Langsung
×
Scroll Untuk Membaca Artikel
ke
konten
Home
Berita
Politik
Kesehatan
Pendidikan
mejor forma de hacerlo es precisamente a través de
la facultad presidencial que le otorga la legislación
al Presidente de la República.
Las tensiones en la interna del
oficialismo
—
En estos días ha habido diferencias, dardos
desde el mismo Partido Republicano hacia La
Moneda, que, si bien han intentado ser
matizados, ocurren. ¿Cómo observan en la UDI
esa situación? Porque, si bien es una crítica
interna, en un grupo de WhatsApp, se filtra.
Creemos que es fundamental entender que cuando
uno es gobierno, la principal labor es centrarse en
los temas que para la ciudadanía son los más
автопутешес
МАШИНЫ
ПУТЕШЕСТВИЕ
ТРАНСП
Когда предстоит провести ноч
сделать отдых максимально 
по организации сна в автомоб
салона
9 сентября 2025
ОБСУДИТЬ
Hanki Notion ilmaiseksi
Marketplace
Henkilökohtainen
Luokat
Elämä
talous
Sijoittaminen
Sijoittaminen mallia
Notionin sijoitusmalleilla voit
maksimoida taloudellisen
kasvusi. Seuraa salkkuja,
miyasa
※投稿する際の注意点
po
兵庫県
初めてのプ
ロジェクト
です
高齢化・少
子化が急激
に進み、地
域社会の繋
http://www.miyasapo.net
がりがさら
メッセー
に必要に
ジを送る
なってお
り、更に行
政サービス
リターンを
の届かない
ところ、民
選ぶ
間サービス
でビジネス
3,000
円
•••••
■ Activity
Word for word, return the lines from the one holding "uno es gobierno, la" through the end of the entries above.

■ Solution to this problem
uno es gobierno, la principal labor es centrarse en
los temas que para la ciudadanía son los más
автопутешес
МАШИНЫ
ПУТЕШЕСТВИЕ
ТРАНСП
Когда предстоит провести ноч
сделать отдых максимально 
по организации сна в автомоб
салона
9 сентября 2025
ОБСУДИТЬ
Hanki Notion ilmaiseksi
Marketplace
Henkilökohtainen
Luokat
Elämä
talous
Sijoittaminen
Sijoittaminen mallia
Notionin sijoitusmalleilla voit
maksimoida taloudellisen
kasvusi. Seuraa salkkuja,
miyasa
※投稿する際の注意点
po
兵庫県
初めてのプ
ロジェクト
です
高齢化・少
子化が急激
に進み、地
域社会の繋
http://www.miyasapo.net
がりがさら
メッセー
に必要に
ジを送る
なってお
り、更に行
政サービス
リターンを
の届かない
ところ、民
選ぶ
間サービス
でビジネス
3,000
円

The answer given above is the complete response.